Estive para fazer uma análise profunda das transformações societárias no plano da nova dimensionalidade da aquisição do quotidiano verbático-funcional (o LOL, por exemplo) mas depois achei que o Pacheco Pereira vai falar nisso eu não sou um projecta-cornambelhos e por isso calei-me. Bom. Só queria dizer adeus como cavalheiro e não-só e fazer corresponder o motivo deste post com o post de cima, que é coisa que ainda não fizeste: i.e. mandar bocas de um post para o outro numa perspectiva de não tanto auto-referencialidade do post mas interdataregisto na afectação dos símbolos, que são expansíveis. Isso é que é de homem. Ûm Abraço.
o violoncelo é f*****. As escalas são do caraças e é necessário trabalhar muito. Não fosse o tutor (95% das tipas que ensinam violoncelo são giras) era um instrumento a esquecer.

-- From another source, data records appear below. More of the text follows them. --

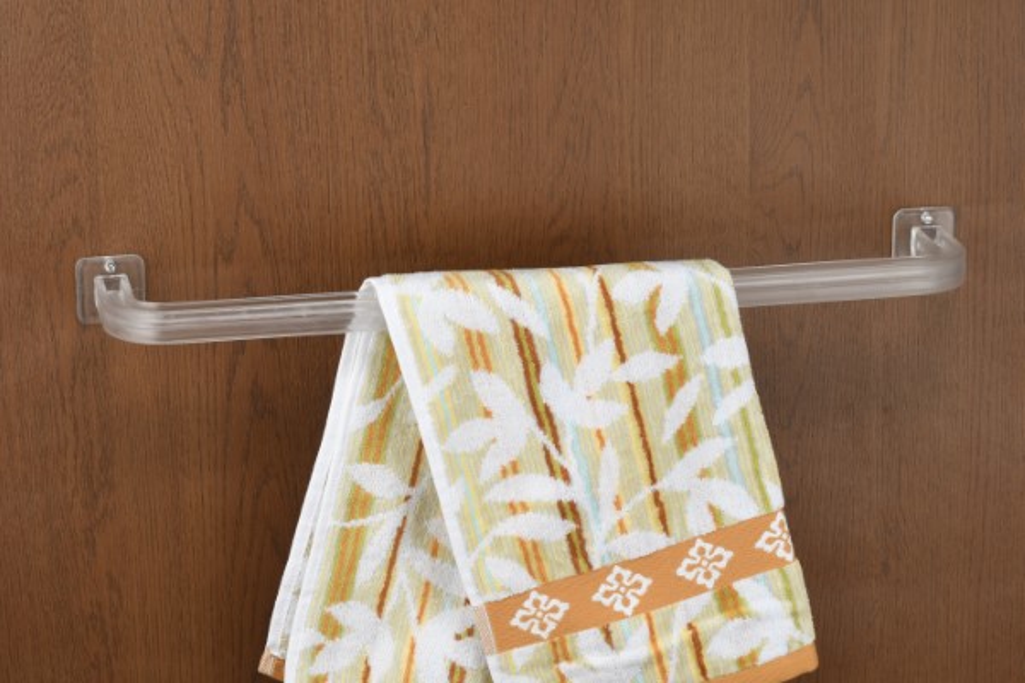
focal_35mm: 127
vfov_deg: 10.8
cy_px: 342
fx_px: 3616
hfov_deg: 16.1
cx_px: 512
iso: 160
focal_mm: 85
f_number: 16
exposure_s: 1/30
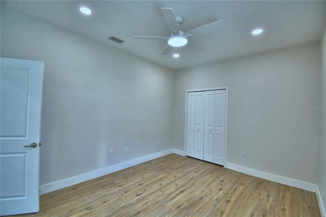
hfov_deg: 100.4
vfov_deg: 77.2
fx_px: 136
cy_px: 108
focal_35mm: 15
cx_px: 163
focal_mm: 10
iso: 320
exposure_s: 1/125
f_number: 4.5
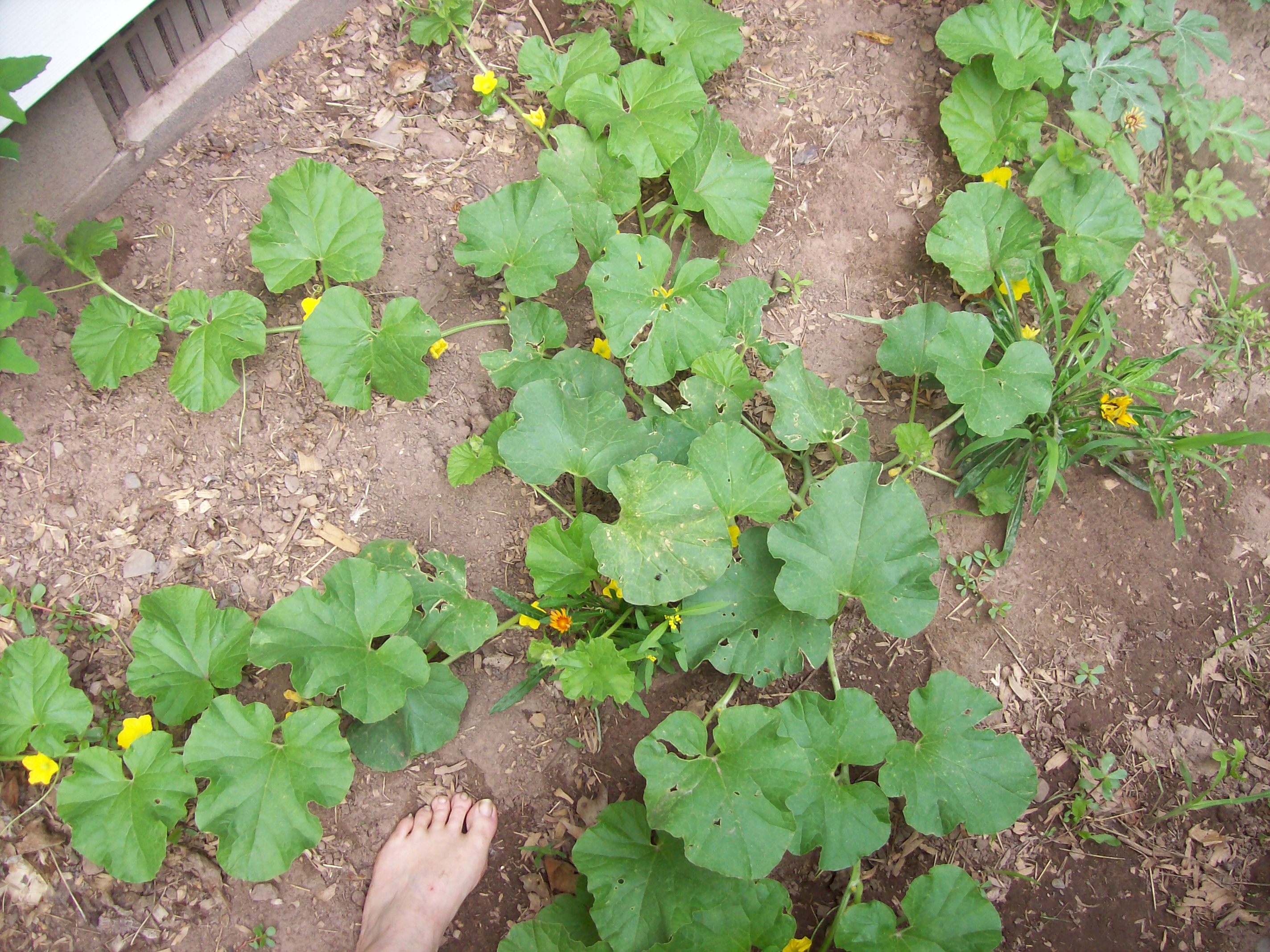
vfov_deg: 39.6
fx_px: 1320
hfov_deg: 51.4
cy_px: 476
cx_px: 635
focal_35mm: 36
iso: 80
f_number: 2.7
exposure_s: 1/159
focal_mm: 6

Bonito, sim senhora! Com coragem, o meu caso real: conheci uma gaja que depois da piada masculina respondia «LOL». Achei piada, pois claro, e passei a noite toda a contar-lhe piadas apenas para ouvir o «LOL» verbal. Aparte: Foi a última vez que estive realmente motivado para contar piadas.
(era meu intuito inserir aqui uma citação do Bomba Inteligente, mas não consegui. Lamento.)